### ASSIGNMENT
Your job is to copy the data that follows exactly, every line included.
(Beginning of MATERIAL TO PROCESS)
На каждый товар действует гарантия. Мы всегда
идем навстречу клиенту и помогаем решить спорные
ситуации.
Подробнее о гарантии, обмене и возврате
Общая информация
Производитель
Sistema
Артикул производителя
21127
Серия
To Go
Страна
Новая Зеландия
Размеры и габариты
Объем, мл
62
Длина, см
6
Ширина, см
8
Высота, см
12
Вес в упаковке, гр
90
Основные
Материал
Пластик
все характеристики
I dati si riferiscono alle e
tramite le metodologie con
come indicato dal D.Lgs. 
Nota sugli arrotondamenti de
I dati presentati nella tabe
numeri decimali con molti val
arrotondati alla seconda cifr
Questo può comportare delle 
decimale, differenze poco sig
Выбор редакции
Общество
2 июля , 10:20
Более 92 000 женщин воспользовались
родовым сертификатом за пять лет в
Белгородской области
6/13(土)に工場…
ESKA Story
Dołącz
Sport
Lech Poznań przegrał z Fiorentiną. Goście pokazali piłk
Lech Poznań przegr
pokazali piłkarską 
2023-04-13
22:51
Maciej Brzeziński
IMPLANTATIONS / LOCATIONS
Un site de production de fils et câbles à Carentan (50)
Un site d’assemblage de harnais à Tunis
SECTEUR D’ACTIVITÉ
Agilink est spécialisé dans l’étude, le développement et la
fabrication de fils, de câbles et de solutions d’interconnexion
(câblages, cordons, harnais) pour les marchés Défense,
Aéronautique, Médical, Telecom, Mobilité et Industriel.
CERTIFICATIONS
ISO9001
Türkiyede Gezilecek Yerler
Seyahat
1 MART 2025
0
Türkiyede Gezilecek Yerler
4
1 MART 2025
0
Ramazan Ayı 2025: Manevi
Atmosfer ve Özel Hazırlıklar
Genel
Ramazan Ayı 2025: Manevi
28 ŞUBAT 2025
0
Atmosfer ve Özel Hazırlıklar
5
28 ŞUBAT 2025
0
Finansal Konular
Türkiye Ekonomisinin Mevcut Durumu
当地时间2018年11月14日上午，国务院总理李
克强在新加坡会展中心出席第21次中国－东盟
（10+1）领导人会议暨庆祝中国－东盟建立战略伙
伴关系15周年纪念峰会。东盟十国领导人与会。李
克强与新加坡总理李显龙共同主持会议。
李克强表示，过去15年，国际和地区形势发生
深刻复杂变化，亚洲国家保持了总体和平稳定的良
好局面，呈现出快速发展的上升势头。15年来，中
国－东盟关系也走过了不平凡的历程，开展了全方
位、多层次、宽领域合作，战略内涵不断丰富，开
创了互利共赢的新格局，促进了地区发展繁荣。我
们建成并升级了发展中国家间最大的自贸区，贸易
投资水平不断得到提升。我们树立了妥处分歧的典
(End of MATERIAL TO PROCESS)
### SOLUTION FOR THIS PROBLEM
На каждый товар действует гарантия. Мы всегда
идем навстречу клиенту и помогаем решить спорные
ситуации.
Подробнее о гарантии, обмене и возврате
Общая информация
Производитель
Sistema
Артикул производителя
21127
Серия
To Go
Страна
Новая Зеландия
Размеры и габариты
Объем, мл
62
Длина, см
6
Ширина, см
8
Высота, см
12
Вес в упаковке, гр
90
Основные
Материал
Пластик
все характеристики
I dati si riferiscono alle e
tramite le metodologie con
come indicato dal D.Lgs. 
Nota sugli arrotondamenti de
I dati presentati nella tabe
numeri decimali con molti val
arrotondati alla seconda cifr
Questo può comportare delle 
decimale, differenze poco sig
Выбор редакции
Общество
2 июля , 10:20
Более 92 000 женщин воспользовались
родовым сертификатом за пять лет в
Белгородской области
6/13(土)に工場…
ESKA Story
Dołącz
Sport
Lech Poznań przegrał z Fiorentiną. Goście pokazali piłk
Lech Poznań przegr
pokazali piłkarską 
2023-04-13
22:51
Maciej Brzeziński
IMPLANTATIONS / LOCATIONS
Un site de production de fils et câbles à Carentan (50)
Un site d’assemblage de harnais à Tunis
SECTEUR D’ACTIVITÉ
Agilink est spécialisé dans l’étude, le développement et la
fabrication de fils, de câbles et de solutions d’interconnexion
(câblages, cordons, harnais) pour les marchés Défense,
Aéronautique, Médical, Telecom, Mobilité et Industriel.
CERTIFICATIONS
ISO9001
Türkiyede Gezilecek Yerler
Seyahat
1 MART 2025
0
Türkiyede Gezilecek Yerler
4
1 MART 2025
0
Ramazan Ayı 2025: Manevi
Atmosfer ve Özel Hazırlıklar
Genel
Ramazan Ayı 2025: Manevi
28 ŞUBAT 2025
0
Atmosfer ve Özel Hazırlıklar
5
28 ŞUBAT 2025
0
Finansal Konular
Türkiye Ekonomisinin Mevcut Durumu
当地时间2018年11月14日上午，国务院总理李
克强在新加坡会展中心出席第21次中国－东盟
（10+1）领导人会议暨庆祝中国－东盟建立战略伙
伴关系15周年纪念峰会。东盟十国领导人与会。李
克强与新加坡总理李显龙共同主持会议。
李克强表示，过去15年，国际和地区形势发生
深刻复杂变化，亚洲国家保持了总体和平稳定的良
好局面，呈现出快速发展的上升势头。15年来，中
国－东盟关系也走过了不平凡的历程，开展了全方
位、多层次、宽领域合作，战略内涵不断丰富，开
创了互利共赢的新格局，促进了地区发展繁荣。我
们建成并升级了发展中国家间最大的自贸区，贸易
投资水平不断得到提升。我们树立了妥处分歧的典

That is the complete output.